(DATA EXTRACT)

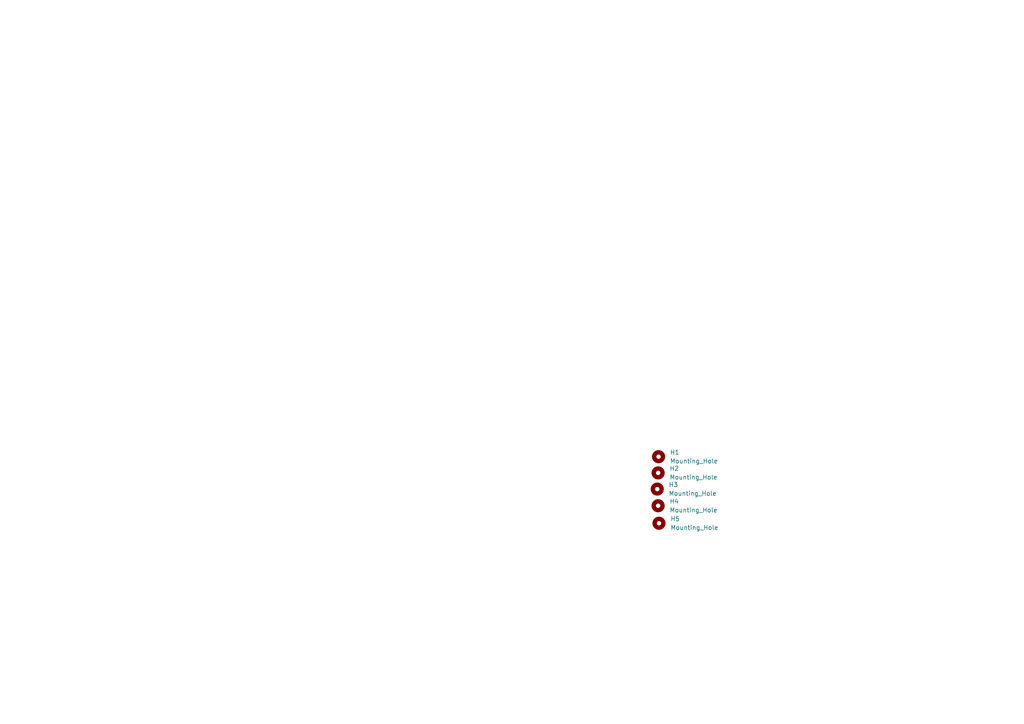
<source format=kicad_sch>
(kicad_sch (version 20230121) (generator eeschema)

  (uuid cec3d90c-3317-4fe5-82ec-9576b4a26d76)

  (paper "A4")

  (title_block
    (title "VF1 Valkyrie Choc RGB")
    (comment 2 "X=18.5mm; Y=17.5mm")
    (comment 3 "Spaced for MBK Glow R2 Choc Keycap Set")
  )

  


  (symbol (lib_id "ScottoKeebs:Placeholder_Mounting_Hole") (at 191.008 132.461 0) (unit 1)
    (in_bom yes) (on_board yes) (dnp no) (fields_autoplaced)
    (uuid 05c68d3a-9be8-4161-b11a-65c561c73b07)
    (property "Reference" "H1" (at 194.31 131.191 0)
      (effects (font (size 1.27 1.27)) (justify left))
    )
    (property "Value" "Mounting_Hole" (at 194.31 133.731 0)
      (effects (font (size 1.27 1.27)) (justify left))
    )
    (property "Footprint" "MountingHole:MountingHole_2.1mm" (at 191.008 132.461 0)
      (effects (font (size 1.27 1.27)) hide)
    )
    (property "Datasheet" "~" (at 191.008 132.461 0)
      (effects (font (size 1.27 1.27)) hide)
    )
    (instances
      (project "michele58_case_bottom"
        (path "/cec3d90c-3317-4fe5-82ec-9576b4a26d76"
          (reference "H1") (unit 1)
        )
      )
    )
  )

  (symbol (lib_id "ScottoKeebs:Placeholder_Mounting_Hole") (at 190.627 141.859 0) (unit 1)
    (in_bom yes) (on_board yes) (dnp no) (fields_autoplaced)
    (uuid 2a1c3451-3227-4f78-9f30-27b8c01062a8)
    (property "Reference" "H3" (at 193.929 140.589 0)
      (effects (font (size 1.27 1.27)) (justify left))
    )
    (property "Value" "Mounting_Hole" (at 193.929 143.129 0)
      (effects (font (size 1.27 1.27)) (justify left))
    )
    (property "Footprint" "MountingHole:MountingHole_2.1mm" (at 190.627 141.859 0)
      (effects (font (size 1.27 1.27)) hide)
    )
    (property "Datasheet" "~" (at 190.627 141.859 0)
      (effects (font (size 1.27 1.27)) hide)
    )
    (instances
      (project "michele58_case_bottom"
        (path "/cec3d90c-3317-4fe5-82ec-9576b4a26d76"
          (reference "H3") (unit 1)
        )
      )
    )
  )

  (symbol (lib_id "ScottoKeebs:Placeholder_Mounting_Hole") (at 190.881 137.16 0) (unit 1)
    (in_bom yes) (on_board yes) (dnp no) (fields_autoplaced)
    (uuid 3eedd11d-a4b9-4780-9052-779628d489d8)
    (property "Reference" "H2" (at 194.183 135.89 0)
      (effects (font (size 1.27 1.27)) (justify left))
    )
    (property "Value" "Mounting_Hole" (at 194.183 138.43 0)
      (effects (font (size 1.27 1.27)) (justify left))
    )
    (property "Footprint" "MountingHole:MountingHole_2.1mm" (at 190.881 137.16 0)
      (effects (font (size 1.27 1.27)) hide)
    )
    (property "Datasheet" "~" (at 190.881 137.16 0)
      (effects (font (size 1.27 1.27)) hide)
    )
    (instances
      (project "michele58_case_bottom"
        (path "/cec3d90c-3317-4fe5-82ec-9576b4a26d76"
          (reference "H2") (unit 1)
        )
      )
    )
  )

  (symbol (lib_id "ScottoKeebs:Placeholder_Mounting_Hole") (at 190.881 146.685 0) (unit 1)
    (in_bom yes) (on_board yes) (dnp no) (fields_autoplaced)
    (uuid 4d2812ac-69ae-44cc-ac9e-56539ae641da)
    (property "Reference" "H4" (at 194.183 145.415 0)
      (effects (font (size 1.27 1.27)) (justify left))
    )
    (property "Value" "Mounting_Hole" (at 194.183 147.955 0)
      (effects (font (size 1.27 1.27)) (justify left))
    )
    (property "Footprint" "MountingHole:MountingHole_2.1mm" (at 190.881 146.685 0)
      (effects (font (size 1.27 1.27)) hide)
    )
    (property "Datasheet" "~" (at 190.881 146.685 0)
      (effects (font (size 1.27 1.27)) hide)
    )
    (instances
      (project "michele58_case_bottom"
        (path "/cec3d90c-3317-4fe5-82ec-9576b4a26d76"
          (reference "H4") (unit 1)
        )
      )
    )
  )

  (symbol (lib_id "ScottoKeebs:Placeholder_Mounting_Hole") (at 191.135 151.765 0) (unit 1)
    (in_bom yes) (on_board yes) (dnp no) (fields_autoplaced)
    (uuid 627f3a37-bdf9-4633-a3b7-937a1e25c59e)
    (property "Reference" "H5" (at 194.437 150.495 0)
      (effects (font (size 1.27 1.27)) (justify left))
    )
    (property "Value" "Mounting_Hole" (at 194.437 153.035 0)
      (effects (font (size 1.27 1.27)) (justify left))
    )
    (property "Footprint" "MountingHole:MountingHole_2.1mm" (at 191.135 151.765 0)
      (effects (font (size 1.27 1.27)) hide)
    )
    (property "Datasheet" "~" (at 191.135 151.765 0)
      (effects (font (size 1.27 1.27)) hide)
    )
    (instances
      (project "michele58_case_bottom"
        (path "/cec3d90c-3317-4fe5-82ec-9576b4a26d76"
          (reference "H5") (unit 1)
        )
      )
    )
  )

  (sheet_instances
    (path "/" (page "1"))
  )
)

</source>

(End DATA EXTRACT)

■ ACTIVITY
Count every line of the entries that includes "Datasheet", and say the number alone.

■ WORKED SOLUTION
5